Na Bíblia encontramos, às vezes, confissões de inocência, como a que nos dá o Salmo 26(25),4-5: “Não me sento com gente falsa, com os mentirosos não vou; detesto a companhia de malfeitores, com os malvados não me sento”, mas existe também a versão positiva, onde a pessoa enumera as coisas boas que fez. Encontramos um esplêndido exemplo no livro de Jó, quando o protagonista proclama (Jó 29,12-17): “Eu livrava o pobre que pedia socorro e o órfão indefeso, recebia a bênção do andarilho e alegrava o coração da viúva pobre; de justiça me vestia e revestia, o direito era meu manto e meu turbante. Eu era olhos para o cego, era pés para o coxo, eu era o pai dos pobres e examinava a causa do desconhecido. Rompia as mandíbulas do iníquo para arrancar-lhe a presa dos dentes”.

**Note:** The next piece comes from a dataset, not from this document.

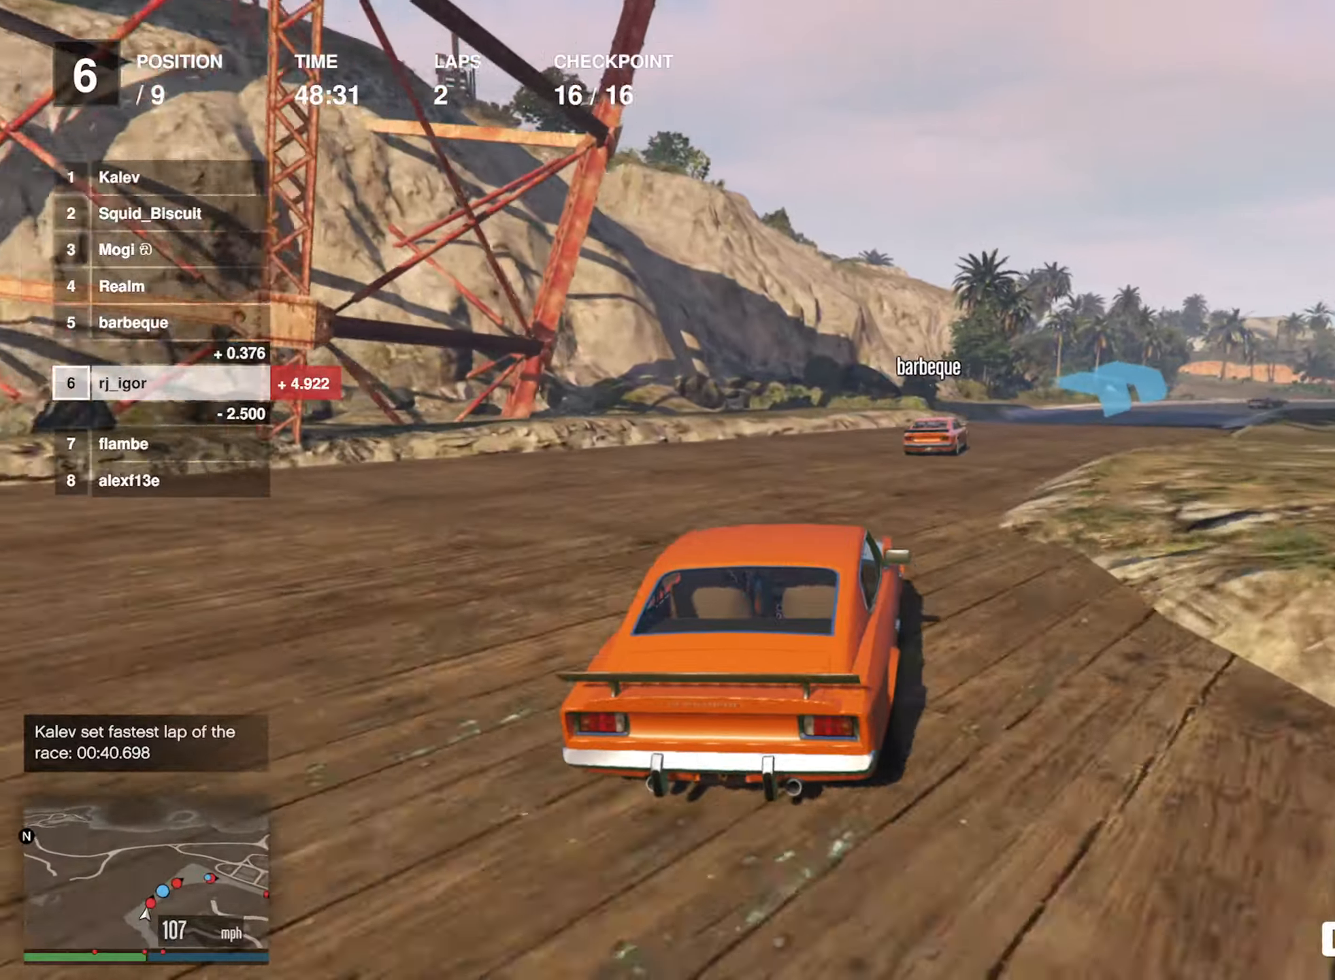
{"buttons": ["R2"], "left_stick": "center", "events": [[83, "left_stick", "center"], [200, "left_stick", "down-right"], [333, "left_stick", "center"]]}
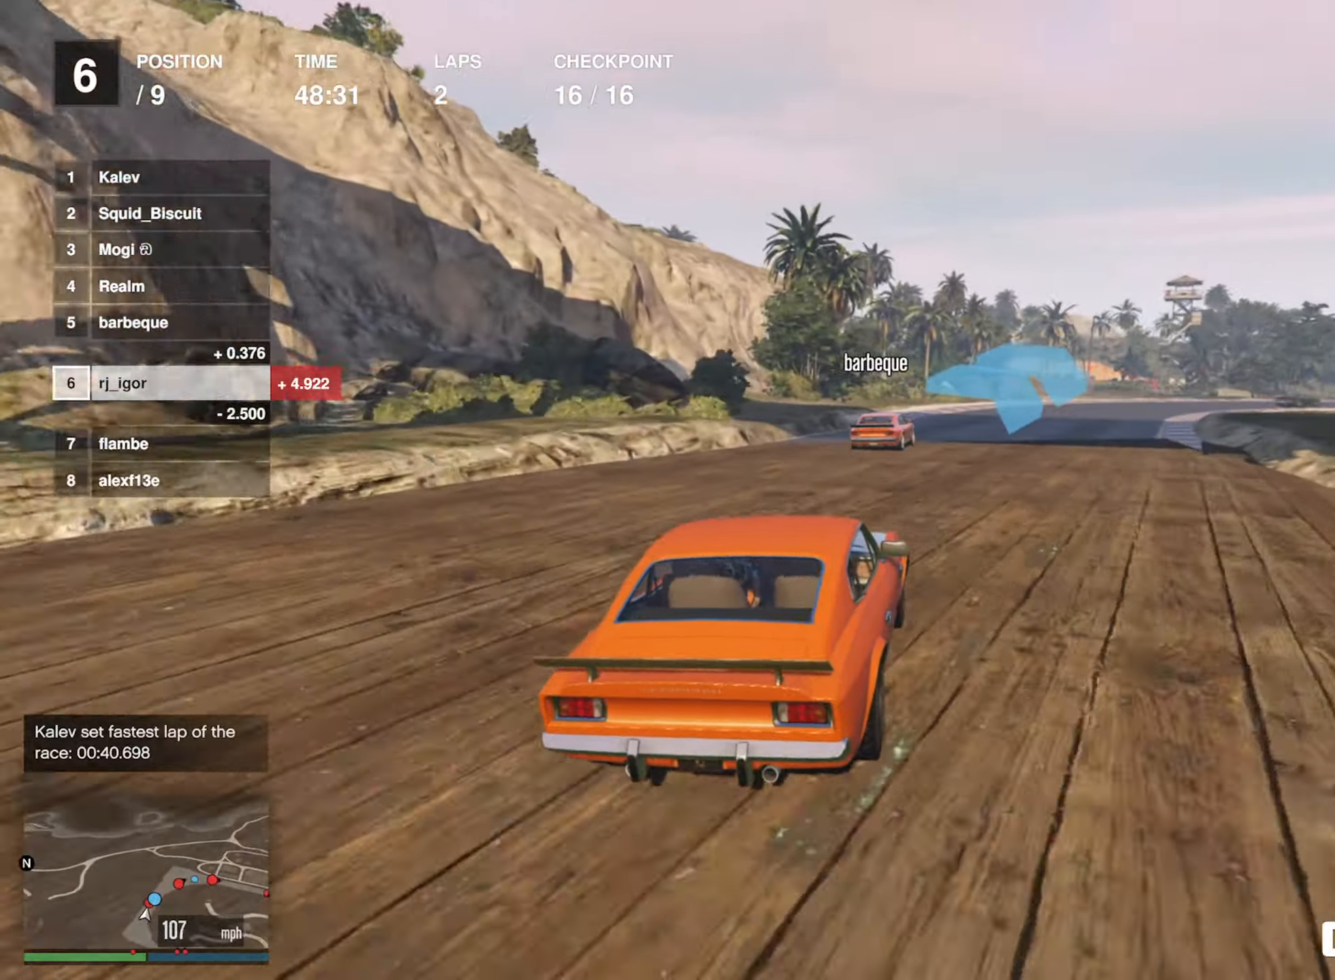
{"buttons": ["R2"], "left_stick": "center", "events": [[33, "left_stick", "down-right"], [166, "left_stick", "center"], [283, "left_stick", "down-right"], [500, "left_stick", "center"]]}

E encontramos, também, como é o relato do Evangelho deste domingo, a oração orgulhosa do fariseu: “Oh Deus!, te dou graças, porque não sou como os demais: ladrões, injustos, adúlteros; nem como esse publicano. Jejuo duas vezes por semana e pago o dízimo de tudo o que tenho”. Se o fariseu tivesse sido como Jó, teria se limitado às palavras finais: “Jejuo duas vezes por semana e pago o dízimo de tudo o que tenho”. Porém o fariseu também tinha, e cita em sua oração, ódio e desprezo aos outros, aos que considera globalmente pecadores: “ladrões, injustos, adúlteros”. Só ele é bom, e considera que Deus está inclinado para ele, pois ele considera que deus lhe é devedor, como se Deus precisa de suas virtudes para ser Deus.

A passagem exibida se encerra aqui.